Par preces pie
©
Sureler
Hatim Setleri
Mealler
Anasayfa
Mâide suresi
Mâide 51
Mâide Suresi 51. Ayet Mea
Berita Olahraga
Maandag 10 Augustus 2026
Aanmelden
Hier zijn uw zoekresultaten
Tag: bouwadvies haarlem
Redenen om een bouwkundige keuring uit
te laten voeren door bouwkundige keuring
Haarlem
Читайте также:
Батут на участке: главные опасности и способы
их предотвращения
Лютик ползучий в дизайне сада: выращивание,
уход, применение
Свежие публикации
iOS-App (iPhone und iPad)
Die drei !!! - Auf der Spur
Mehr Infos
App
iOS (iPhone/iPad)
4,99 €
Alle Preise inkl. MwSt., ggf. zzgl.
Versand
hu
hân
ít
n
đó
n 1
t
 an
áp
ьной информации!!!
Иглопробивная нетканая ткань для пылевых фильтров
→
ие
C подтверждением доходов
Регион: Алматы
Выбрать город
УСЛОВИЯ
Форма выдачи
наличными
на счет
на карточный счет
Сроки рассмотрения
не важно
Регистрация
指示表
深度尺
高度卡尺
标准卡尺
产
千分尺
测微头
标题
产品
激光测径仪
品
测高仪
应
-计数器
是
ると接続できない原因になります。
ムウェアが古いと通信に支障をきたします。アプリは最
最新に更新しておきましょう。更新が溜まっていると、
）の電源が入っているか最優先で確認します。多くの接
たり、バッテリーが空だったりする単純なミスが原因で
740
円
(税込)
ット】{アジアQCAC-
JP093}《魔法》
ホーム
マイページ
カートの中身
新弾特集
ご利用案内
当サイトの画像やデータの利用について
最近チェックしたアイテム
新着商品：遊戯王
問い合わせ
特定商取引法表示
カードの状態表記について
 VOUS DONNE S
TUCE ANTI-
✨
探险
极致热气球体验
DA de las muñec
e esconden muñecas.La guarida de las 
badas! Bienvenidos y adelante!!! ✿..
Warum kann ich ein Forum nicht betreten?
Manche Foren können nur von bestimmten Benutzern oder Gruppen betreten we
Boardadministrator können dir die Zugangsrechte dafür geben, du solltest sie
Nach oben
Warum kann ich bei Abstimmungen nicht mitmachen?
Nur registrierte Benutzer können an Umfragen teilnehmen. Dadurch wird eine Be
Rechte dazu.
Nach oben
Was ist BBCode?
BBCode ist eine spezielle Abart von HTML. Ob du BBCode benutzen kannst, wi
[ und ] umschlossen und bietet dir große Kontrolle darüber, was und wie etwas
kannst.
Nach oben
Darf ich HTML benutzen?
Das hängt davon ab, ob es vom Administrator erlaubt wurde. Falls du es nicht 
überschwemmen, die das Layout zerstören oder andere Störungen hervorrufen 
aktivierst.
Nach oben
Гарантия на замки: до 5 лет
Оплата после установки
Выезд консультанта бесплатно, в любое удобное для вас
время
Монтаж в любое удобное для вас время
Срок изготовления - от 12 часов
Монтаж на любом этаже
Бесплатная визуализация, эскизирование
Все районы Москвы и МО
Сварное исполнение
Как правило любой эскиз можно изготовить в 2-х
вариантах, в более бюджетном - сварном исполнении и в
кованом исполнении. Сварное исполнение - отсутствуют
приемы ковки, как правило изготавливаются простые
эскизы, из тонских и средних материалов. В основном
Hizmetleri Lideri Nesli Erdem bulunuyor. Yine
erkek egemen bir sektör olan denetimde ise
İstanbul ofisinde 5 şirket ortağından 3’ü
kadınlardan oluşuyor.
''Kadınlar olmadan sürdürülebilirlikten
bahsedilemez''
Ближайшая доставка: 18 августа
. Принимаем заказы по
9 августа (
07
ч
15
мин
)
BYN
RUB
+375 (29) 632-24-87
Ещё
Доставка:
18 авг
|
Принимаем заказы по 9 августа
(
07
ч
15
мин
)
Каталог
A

----

Set down every line from all of the records above, unchanged and in the same order.

Solution:
Par preces pie
©
Sureler
Hatim Setleri
Mealler
Anasayfa
Mâide suresi
Mâide 51
Mâide Suresi 51. Ayet Mea
Berita Olahraga
Maandag 10 Augustus 2026
Aanmelden
Hier zijn uw zoekresultaten
Tag: bouwadvies haarlem
Redenen om een bouwkundige keuring uit
te laten voeren door bouwkundige keuring
Haarlem
Читайте также:
Батут на участке: главные опасности и способы
их предотвращения
Лютик ползучий в дизайне сада: выращивание,
уход, применение
Свежие публикации
iOS-App (iPhone und iPad)
Die drei !!! - Auf der Spur
Mehr Infos
App
iOS (iPhone/iPad)
4,99 €
Alle Preise inkl. MwSt., ggf. zzgl.
Versand
hu
hân
ít
n
đó
n 1
t
 an
áp
ьной информации!!!
Иглопробивная нетканая ткань для пылевых фильтров
→
ие
C подтверждением доходов
Регион: Алматы
Выбрать город
УСЛОВИЯ
Форма выдачи
наличными
на счет
на карточный счет
Сроки рассмотрения
не важно
Регистрация
指示表
深度尺
高度卡尺
标准卡尺
产
千分尺
测微头
标题
产品
激光测径仪
品
测高仪
应
-计数器
是
ると接続できない原因になります。
ムウェアが古いと通信に支障をきたします。アプリは最
最新に更新しておきましょう。更新が溜まっていると、
）の電源が入っているか最優先で確認します。多くの接
たり、バッテリーが空だったりする単純なミスが原因で
740
円
(税込)
ット】{アジアQCAC-
JP093}《魔法》
ホーム
マイページ
カートの中身
新弾特集
ご利用案内
当サイトの画像やデータの利用について
最近チェックしたアイテム
新着商品：遊戯王
問い合わせ
特定商取引法表示
カードの状態表記について
 VOUS DONNE S
TUCE ANTI-
✨
探险
极致热气球体验
DA de las muñec
e esconden muñecas.La guarida de las 
badas! Bienvenidos y adelante!!! ✿..
Warum kann ich ein Forum nicht betreten?
Manche Foren können nur von bestimmten Benutzern oder Gruppen betreten we
Boardadministrator können dir die Zugangsrechte dafür geben, du solltest sie
Nach oben
Warum kann ich bei Abstimmungen nicht mitmachen?
Nur registrierte Benutzer können an Umfragen teilnehmen. Dadurch wird eine Be
Rechte dazu.
Nach oben
Was ist BBCode?
BBCode ist eine spezielle Abart von HTML. Ob du BBCode benutzen kannst, wi
[ und ] umschlossen und bietet dir große Kontrolle darüber, was und wie etwas
kannst.
Nach oben
Darf ich HTML benutzen?
Das hängt davon ab, ob es vom Administrator erlaubt wurde. Falls du es nicht 
überschwemmen, die das Layout zerstören oder andere Störungen hervorrufen 
aktivierst.
Nach oben
Гарантия на замки: до 5 лет
Оплата после установки
Выезд консультанта бесплатно, в любое удобное для вас
время
Монтаж в любое удобное для вас время
Срок изготовления - от 12 часов
Монтаж на любом этаже
Бесплатная визуализация, эскизирование
Все районы Москвы и МО
Сварное исполнение
Как правило любой эскиз можно изготовить в 2-х
вариантах, в более бюджетном - сварном исполнении и в
кованом исполнении. Сварное исполнение - отсутствуют
приемы ковки, как правило изготавливаются простые
эскизы, из тонских и средних материалов. В основном
Hizmetleri Lideri Nesli Erdem bulunuyor. Yine
erkek egemen bir sektör olan denetimde ise
İstanbul ofisinde 5 şirket ortağından 3’ü
kadınlardan oluşuyor.
''Kadınlar olmadan sürdürülebilirlikten
bahsedilemez''
Ближайшая доставка: 18 августа
. Принимаем заказы по
9 августа (
07
ч
15
мин
)
BYN
RUB
+375 (29) 632-24-87
Ещё
Доставка:
18 авг
|
Принимаем заказы по 9 августа
(
07
ч
15
мин
)
Каталог
A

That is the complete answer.